If this issue is safe to close now please do so with /close.
/lifecycle stale
Stale issues rot after 30d of inactivity.
Mark the issue as fresh by commenting /remove-lifecycle rotten.
Rotten issues close after an additional 30d of inactivity.
Exclude this issue from closing by commenting /lifecycle frozen.
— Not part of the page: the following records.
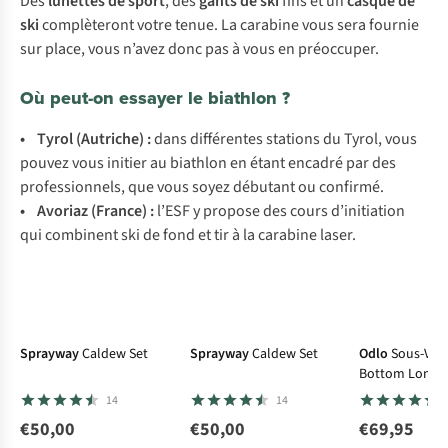
Des
lunettes de sport
, des
gants de ski
fins et un
casque de
ski
complèteront votre tenue. La carabine vous sera fournie
sur place, vous n’avez donc pas à vous en préoccuper.
Où peut-on essayer le biathlon ?
•
Tyrol
(Autriche)
:
dans différentes stations du Tyrol, vous
pouvez vous initier au biathlon en étant encadré par des
professionnels, que vous soyez débutant ou confirmé.
•
Avoriaz
(France)
:
l’ESF y propose des cours d’initiation
qui combinent ski de fond et tir à la carabine laser.
Sprayway
Caldew Set
Sprayway
Caldew Set
Odlo
Sous-Vêt
Bottom Long
Performance L
14
14
€50,00
€50,00
€69,95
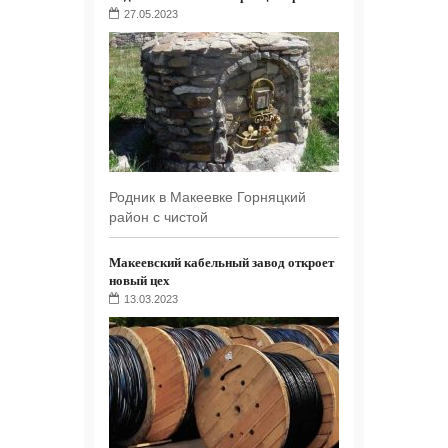
27.05.2023
Родник в Макеевке Горняцкий
район с чистой
Макеевский кабельный завод откроет
новый цех
13.03.2023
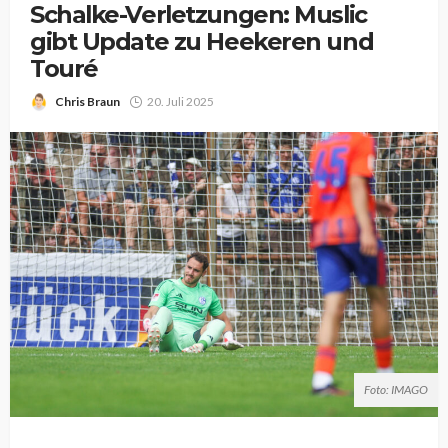
Schalke-Verletzungen: Muslic
gibt Update zu Heekeren und
Touré
Chris Braun
20. Juli 2025
Foto: IMAGO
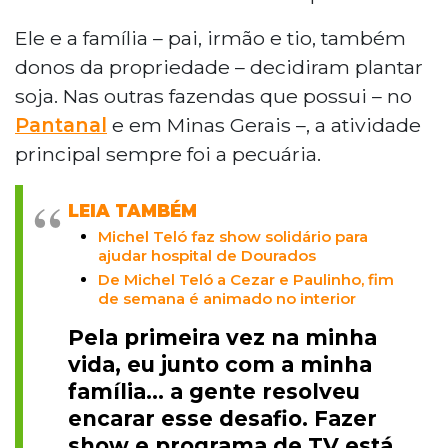
Ele e a família – pai, irmão e tio, também
donos da propriedade – decidiram plantar
soja. Nas outras fazendas que possui – no
Pantanal
e em Minas Gerais –, a atividade
principal sempre foi a pecuária.
LEIA TAMBÉM
Michel Teló faz show solidário para
ajudar hospital de Dourados
De Michel Teló a Cezar e Paulinho, fim
de semana é animado no interior
Pela primeira vez na minha
vida, eu junto com a minha
família... a gente resolveu
encarar esse desafio. Fazer
show e programa de TV está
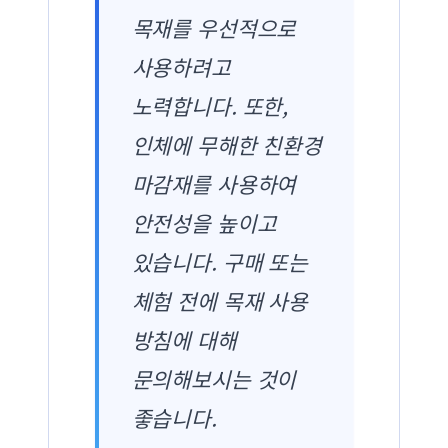
목재를 우선적으로
사용하려고
노력합니다. 또한,
인체에 무해한 친환경
마감재를 사용하여
안전성을 높이고
있습니다. 구매 또는
체험 전에 목재 사용
방침에 대해
문의해보시는 것이
좋습니다.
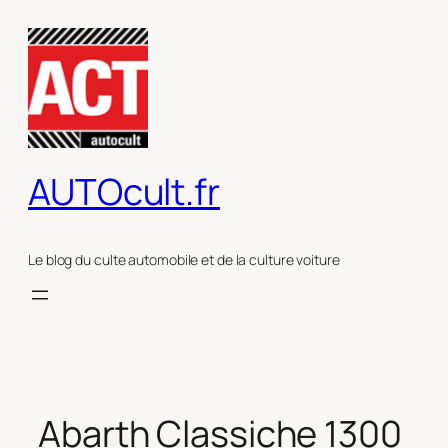
Aller
au
contenu
AUTOcult.fr
Le blog du culte automobile et de la culture voiture
Abarth Classiche 1300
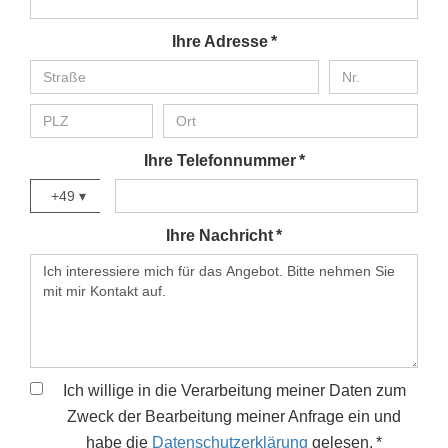
Ihre Adresse *
Ihre Telefonnummer *
+49
▾
Ihre Nachricht *
Ich willige in die Verarbeitung meiner Daten zum
Zweck der Bearbeitung meiner Anfrage ein und
habe die
Datenschutzerklärung
gelesen. *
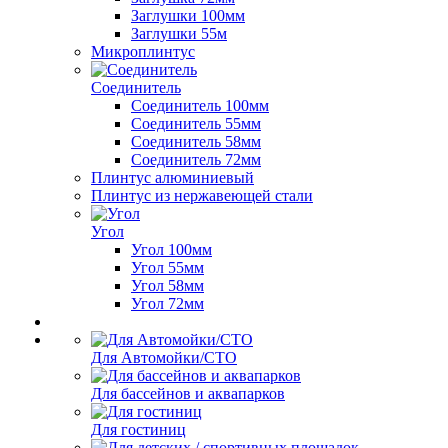
Заглушки 100мм
Заглушки 55м
Микроплинтус
Соединитель
Соединитель 100мм
Соединитель 55мм
Соединитель 58мм
Соединитель 72мм
Плинтус алюминиевый
Плинтус из нержавеющей стали
Угол
Угол 100мм
Угол 55мм
Угол 58мм
Угол 72мм
Для Автомойки/СТО
Для бассейнов и аквапарков
Для гостиниц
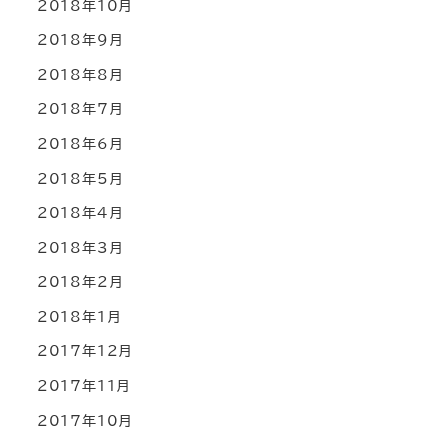
2018年10月
2018年9月
2018年8月
2018年7月
2018年6月
2018年5月
2018年4月
2018年3月
2018年2月
2018年1月
2017年12月
2017年11月
2017年10月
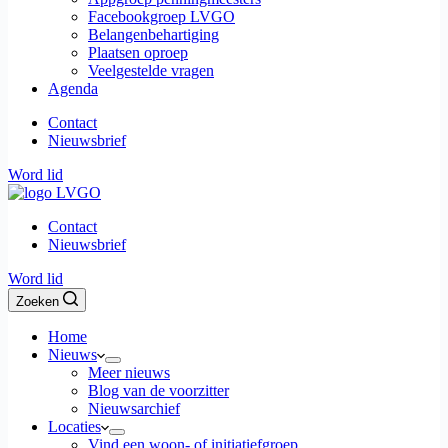
Facebookgroep LVGO
Belangenbehartiging
Plaatsen oproep
Veelgestelde vragen
Agenda
Contact
Nieuwsbrief
Word lid
Contact
Nieuwsbrief
Word lid
Zoeken
Home
Nieuws
Meer nieuws
Blog van de voorzitter
Nieuwsarchief
Locaties
Vind een woon- of initiatiefgroep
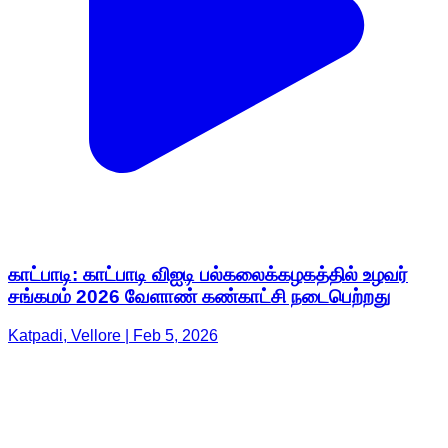
காட்பாடி: காட்பாடி விஐடி பல்கலைக்கழகத்தில் உழவர்
சங்கமம் 2026 வேளாண் கண்காட்சி நடைபெற்றது
Katpadi, Vellore | Feb 5, 2026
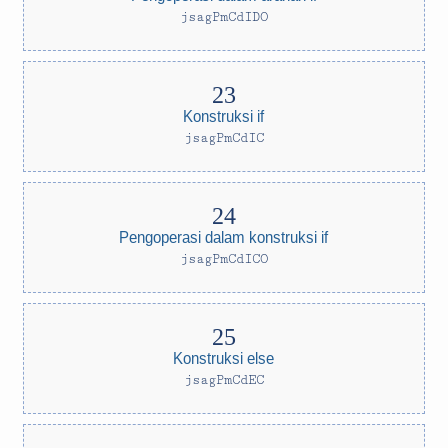
jsagPmCdIDO
Konstruksi if
jsagPmCdIC
Pengoperasi dalam konstruksi if
jsagPmCdICO
Konstruksi else
jsagPmCdEC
If this issue is safe to close now please do so with /close.
/lifecycle rotten
/remove-lifecycle stale
I landed here debugging a similar problem experimenting with the new release of operator-sdk 1.0.0
Only way I could find to get past the problem was to do the following:
Create ansible.cfg, based on the version already in the container, but add local_tmp and remote_tmp declarations:
[defaults]
roles_path = /opt/ansible/roles
library = /usr/share/ansible/openshift
local_tmp = /tmp/.ansible
remote_tmp = /tmp/.ansible
Update Dockerfile to put this new config file in the image:
RUN ansible-galaxy collection install -r ${HOME}/requirements.yml \
&& chmod -R ug+rwx ${HOME}/.ansible
# Workaround for https://github.com/operator-framework/operator-sdk/issues/2648
# Override detault tmp directory by setting local_tmp & remote_tmp = /tmp/.ansible
# instead of /.ansible/tmp, which does not exist
COPY ansible.cfg /etc/ansible/ansible.cfg
I tried to do the same fix from this comment, but docker build fails when trying to create /.ansible symlink.
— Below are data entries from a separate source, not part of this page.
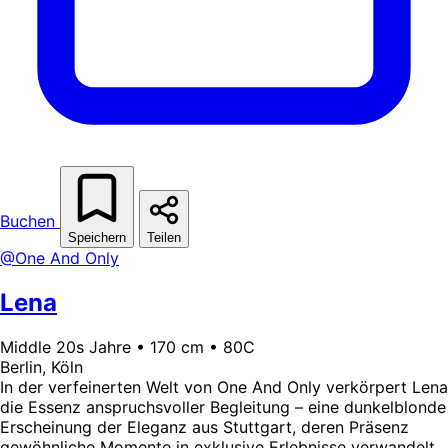
Buchen
Speichern
Teilen
@One And Only
Lena
Middle 20s Jahre • 170 cm • 80C
Berlin, Köln
In der verfeinerten Welt von One And Only verkörpert Lena
die Essenz anspruchsvoller Begleitung – eine dunkelblonde
Erscheinung der Eleganz aus Stuttgart, deren Präsenz
gewöhnliche Momente in exklusive Erlebnisse verwandelt.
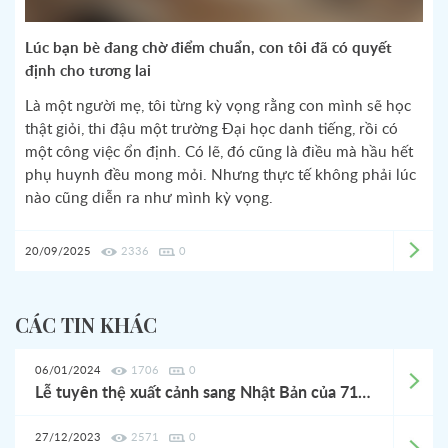
Lúc bạn bè đang chờ điểm chuẩn, con tôi đã có quyết
định cho tương lai
Là một người mẹ, tôi từng kỳ vọng rằng con mình sẽ học
thật giỏi, thi đậu một trường Đại học danh tiếng, rồi có
một công việc ổn định. Có lẽ, đó cũng là điều mà hầu hết
phụ huynh đều mong mỏi. Nhưng thực tế không phải lúc
nào cũng diễn ra như mình kỳ vọng.
20/09/2025
2336
0
CÁC TIN KHÁC
06/01/2024
1706
0
Lễ tuyên thệ xuất cảnh sang Nhật Bản của 71 Thực tập sinh Esuhai - Kaizen
27/12/2023
2571
0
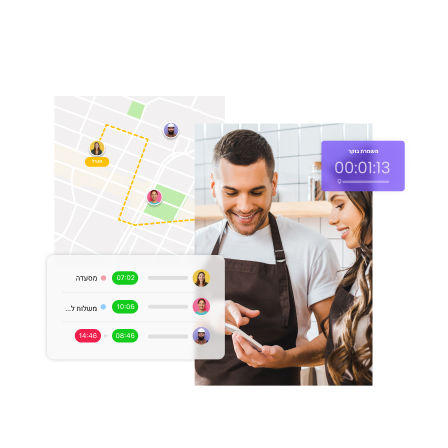
טפסים
ניהול משימות
תקשורת
צ׳אט
עדכונים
I hit a similar problem in my testing inside a GitHub Actions CI environment and found the issue was the permissions on the files that were copied into the image during the image build. I had to change ownership on the files before running the build to work around this issue.
@durera
It doesn't work for me.
I created an Ansible conf file and I set the tmp dir.
[defaults]
local_tmp = /tmp/.ansible
remote_tmp = /tmp/.ansible
host_key_checking = false
But it seems that on Openshift the random user applied to the container is anyway pointing to /.ansible. And at some point Ansible tries to create a cp folder.
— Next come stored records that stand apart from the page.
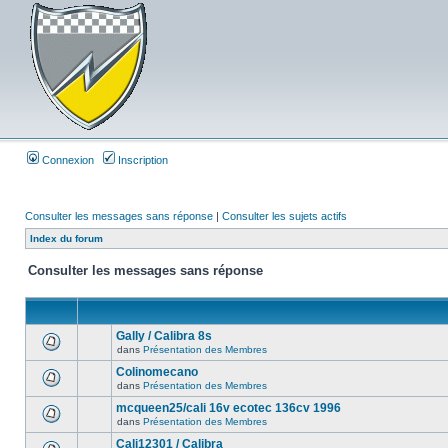
Connexion
Inscription
Consulter les messages sans réponse
|
Consulter les sujets actifs
Index du forum
Consulter les messages sans réponse
Gally / Calibra 8s
dans
Présentation des Membres
Colinomecano
dans
Présentation des Membres
mcqueen25/cali 16v ecotec 136cv 1996
dans
Présentation des Membres
Cali12301 / Calibra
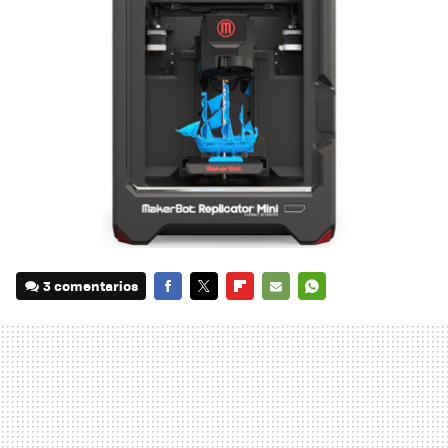
3 comentarios
FACEBOOK
TWITTER
FLIPBOARD
E-
WHATSAPP
MAIL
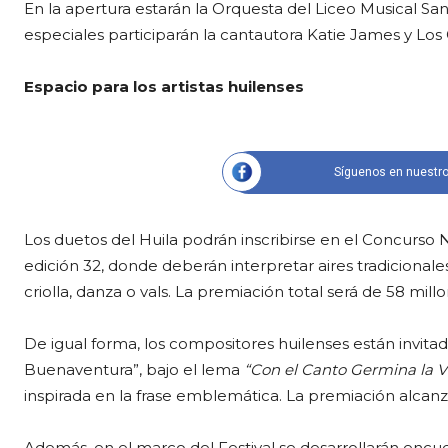
En la apertura estarán la Orquesta del Liceo Musical San
especiales participarán la cantautora Katie James y Los 
Espacio para los artistas huilenses
Síguenos en nuestro
Los duetos del Huila podrán inscribirse en el Concurso 
edición 32, donde deberán interpretar aires tradicional
criolla, danza o vals. La premiación total será de 58 mill
De igual forma, los compositores huilenses están invit
Buenaventura”, bajo el lema
“Con el Canto Germina la V
inspirada en la frase emblemática. La premiación alcanz
Además, en el marco del Festival se desarrollarán encu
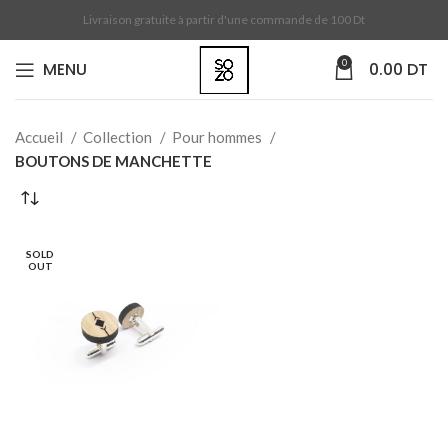
Livraison gratuite à partir d'une commande de 100 Dt
0
MENU
0.00
DT
Accueil
Collection
Pour hommes
BOUTONS DE MANCHETTE
SOLD
OUT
TASK [Register date from master server] ****************************************
fatal: [ocp4exp-master-0.ocp4exp.testing.local]: FAILED! => {"msg": "Unable to create local directories(/.ansible/cp): [Errno 13] Permission denied: b'/.ansible/cp'"}
/remove-lifecycle rotten
/priority important-soon
This bug is related to cri-o, and has been fixed in a more recent version that is used in recent versions of OCP.
Most helpful comment
Confirmed that this behavior disappears on crc 1.8.0 (OpenShift 4.3.8).